Traditionally, Chinese expect men to shoulder more responsibilities than women. Most adhere to the Confucian dictum of sanshi erli, which means at 30 a man should have a family and career, and be able to face difficulties on his own. But Beijing psychologist Li Zhongyu says this is not the case with the post-80s generation.

"The oldest person of this generation will turn 30 this year. Nearly 80 percent of my 30-year-old male clients complain they are under tremendous pressure about buying an apartment in the city, see no future in their jobs, and have few opportunities to socialize," Li says.

Huang Liwei, born in 1980, says he is typical of his generation. A native of Anhui province, he came to Beijing after graduating. He now works in an IT company, earning about 5,000 yuan ($733) per month. He does not have an apartment of his own, and sees no signs of getting married for the next three years.

"My father always asks me to buy an apartment. But I really don't have the money. Housing prices are soaring," Huang says bitterly.

Unlike Huang, 29-year-old Ding Junjie is married and has a child. But, "I still cannot accept the fact that I am father to a 1 year old now," Ding says.

Working 9-to-5 as an engineer in a foreign company, Ding earns more than 10,000 yuan ($1,465) per month in Shanghai. But he still feels he cannot support his family. He does not know where to buy the baby's dresses, how to fix a baby's bed, and he gets upset whenever the infant cries in the middle of the night.

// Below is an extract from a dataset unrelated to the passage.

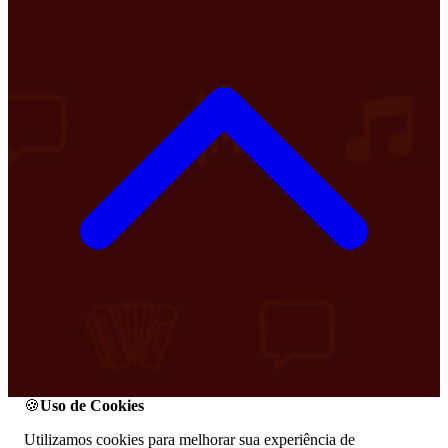
🍪
Uso de Cookies
Utilizamos cookies para melhorar sua experiência de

When the baby came down with a fever this winter, he went crazy. "My wife looks down on me. She says I am not mannish enough, and wants a divorce" the young father says.

Now, their parents are in Shanghai to help them raise the baby.

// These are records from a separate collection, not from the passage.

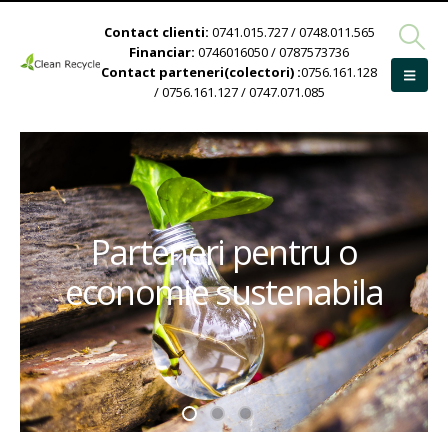
Contact clienti:
0741.015.727 / 0748.011.565
Financiar:
0746016050 / 0787573736
Contact parteneri(colectori) :
0756.161.128
/ 0756.161.127 / 0747.071.085
Parteneri pentru o
economie sustenabila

Thirty, love it or hate it?

Ruan Shouhong is even more worried. He has changed five jobs within three years of graduation.

In his first job, Ruan was fired because he spoke ill of his boss. Six months later, he lost his second job because his colleagues complained that he was not cooperative. And he quit his third job because he could not stand the workload.

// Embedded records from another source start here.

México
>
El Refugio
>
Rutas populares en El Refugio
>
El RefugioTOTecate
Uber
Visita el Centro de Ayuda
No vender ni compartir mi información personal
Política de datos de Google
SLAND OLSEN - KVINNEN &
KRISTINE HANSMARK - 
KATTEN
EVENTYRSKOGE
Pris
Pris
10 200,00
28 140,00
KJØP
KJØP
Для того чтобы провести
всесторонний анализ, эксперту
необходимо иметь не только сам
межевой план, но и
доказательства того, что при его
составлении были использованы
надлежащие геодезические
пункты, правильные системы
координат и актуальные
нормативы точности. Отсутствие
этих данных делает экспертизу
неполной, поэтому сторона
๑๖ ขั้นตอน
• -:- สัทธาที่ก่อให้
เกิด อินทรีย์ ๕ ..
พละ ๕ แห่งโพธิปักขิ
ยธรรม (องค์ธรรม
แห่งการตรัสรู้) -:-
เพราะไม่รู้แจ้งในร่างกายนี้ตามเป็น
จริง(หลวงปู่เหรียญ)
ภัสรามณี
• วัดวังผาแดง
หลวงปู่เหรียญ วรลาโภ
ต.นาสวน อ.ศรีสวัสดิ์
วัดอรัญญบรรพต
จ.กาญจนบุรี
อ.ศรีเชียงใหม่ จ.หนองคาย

The young man complains he is "fed up of the complicated relationships at work".

"But I still don't know what I would like to do for a living. I have asked my friends but none of them has an idea either," he says.

Zhang Meifen, head nurse in the obstetrics and gynecology department of Hangzhou No 3 Hospital, believes she has some insight into their predicament.

"Their problem is they don't know how to take care of themselves and others. This becomes more obvious when they become fathers or have a family," she says.

Zhang and her team now offer special training for young fathers to teach them how to "be a good parent".

Men of the post-80s generation are often seen as unable to shoulder responsibilities. Many posts, some by Chinese sociologists and psychologists, on the online search engine baidu.com, compare this generation to the beat generation and lost generation of American literature, and call them "ignorant, selfish, and rebellious".

Li Zhongyu, for example, says: "This generation, which grew up just after the country's reform and opening-up began, and under the family planning policy, is spoiled. They don't know what is responsibility.

"They also grew at a time when ideas of women's independence and feminism made an appearance, which makes them feel even weaker and less masculine."